Invalid / Corner Shape
Empty collections, zeros, or disconnected structures
Handle special-case structure before the core algorithm path.
Step 05

Full Annotated Code

Source-backed implementations are provided below for direct study and interview prep.

// Accepted solution for LeetCode #529: Minesweeper
class Solution {
    private char[][] board;
    private int m;
    private int n;

    public char[][] updateBoard(char[][] board, int[] click) {
        m = board.length;
        n = board[0].length;
        this.board = board;
        int i = click[0], j = click[1];
        if (board[i][j] == 'M') {
            board[i][j] = 'X';
        } else {
            dfs(i, j);
        }
        return board;
    }

    private void dfs(int i, int j) {
        int cnt = 0;
        for (int x = i - 1; x <= i + 1; ++x) {
            for (int y = j - 1; y <= j + 1; ++y) {
                if (x >= 0 && x < m && y >= 0 && y < n && board[x][y] == 'M') {
                    ++cnt;
                }
            }
        }
        if (cnt > 0) {
            board[i][j] = (char) (cnt + '0');
        } else {
            board[i][j] = 'B';
            for (int x = i - 1; x <= i + 1; ++x) {
                for (int y = j - 1; y <= j + 1; ++y) {
                    if (x >= 0 && x < m && y >= 0 && y < n && board[x][y] == 'E') {
                        dfs(x, y);
                    }
                }
            }
        }
    }
}
Step 06

Interactive Study Demo

Use this to step through a reusable interview workflow for this problem.

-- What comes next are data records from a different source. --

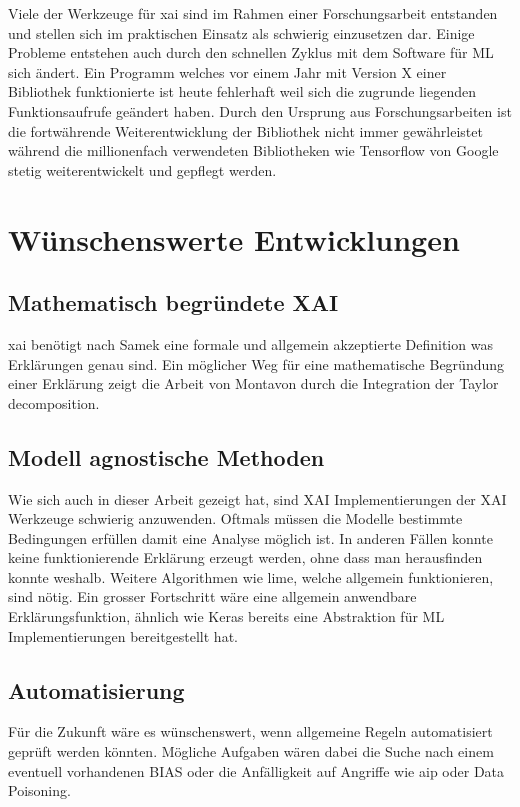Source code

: \documentclass[
  12pt, %
  a4paper, %
  oneside, %
  openany, 
  numbers=noenddot, %
  BCOR=5mm, %
  parskip=half*, %
  thesis, %
]{bfhbook}
\begin{document}
Viele der Werkzeuge für \Gls{xai} sind im Rahmen einer Forschungsarbeit entstanden und stellen sich im praktischen Einsatz als schwierig einzusetzen dar. Einige Probleme entstehen auch durch den schnellen Zyklus mit dem Software für \Gls{ML} sich ändert. Ein Programm welches vor einem Jahr mit Version X einer Bibliothek funktionierte ist heute fehlerhaft weil sich die zugrunde liegenden Funktionsaufrufe geändert haben. Durch den Ursprung aus Forschungsarbeiten ist die fortwährende Weiterentwicklung der Bibliothek nicht immer gewährleistet während die millionenfach verwendeten Bibliotheken wie Tensorflow von Google stetig weiterentwickelt und gepflegt werden.

\section{Wünschenswerte Entwicklungen}

\subsection{Mathematisch begründete XAI}
\Gls{xai} benötigt nach Samek \parencite{Samek2019a} eine formale und allgemein akzeptierte Definition was Erklärungen genau sind.
Ein möglicher Weg für eine mathematische Begründung einer Erklärung zeigt die Arbeit von Montavon \parencite{Montavon2017} durch die Integration der Taylor decomposition.

\subsection{Modell agnostische Methoden}
Wie sich auch in dieser Arbeit gezeigt hat, sind \acrshort{XAI} Implementierungen der XAI Werkzeuge schwierig anzuwenden. Oftmals müssen die Modelle bestimmte Bedingungen erfüllen damit eine Analyse möglich ist. In anderen Fällen konnte keine funktionierende Erklärung erzeugt werden, ohne dass man herausfinden konnte weshalb. Weitere Algorithmen wie \acrshort{lime}, welche allgemein funktionieren, sind nötig. Ein grosser Fortschritt wäre eine allgemein anwendbare Erklärungsfunktion, ähnlich wie Keras bereits eine Abstraktion für \Gls{ML} Implementierungen bereitgestellt hat. 

\subsection{Automatisierung}
Für die Zukunft wäre es wünschenswert, wenn allgemeine Regeln automatisiert geprüft werden könnten. Mögliche Aufgaben wären dabei die Suche nach einem eventuell vorhandenen \Gls{BIAS} oder die Anfälligkeit auf Angriffe wie \acrlong{aip} oder Data Poisoning.
\end{document}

Press Step or Run All to begin.
Step 07

Complexity Analysis

Time
O(n)
Space
O(1)

Approach Breakdown

BRUTE FORCE
O(n²) time
O(1) space

Two nested loops check every pair or subarray. The outer loop fixes a starting point, the inner loop extends or searches. For n elements this gives up to n²/2 operations. No extra space, but the quadratic time is prohibitive for large inputs.

OPTIMIZED
O(n) time
O(1) space

Most array problems have an O(n²) brute force (nested loops) and an O(n) optimal (single pass with clever state tracking). The key is identifying what information to maintain as you scan: a running max, a prefix sum, a hash map of seen values, or two pointers.

Shortcut: If you are using nested loops on an array, there is almost always an O(n) solution. Look for the right auxiliary state.
Coach Notes

Common Mistakes

Review these before coding to avoid predictable interview regressions.

Off-by-one on range boundaries

Wrong move: Loop endpoints miss first/last candidate.

Usually fails on: Fails on minimal arrays and exact-boundary answers.

Fix: Re-derive loops from inclusive/exclusive ranges before coding.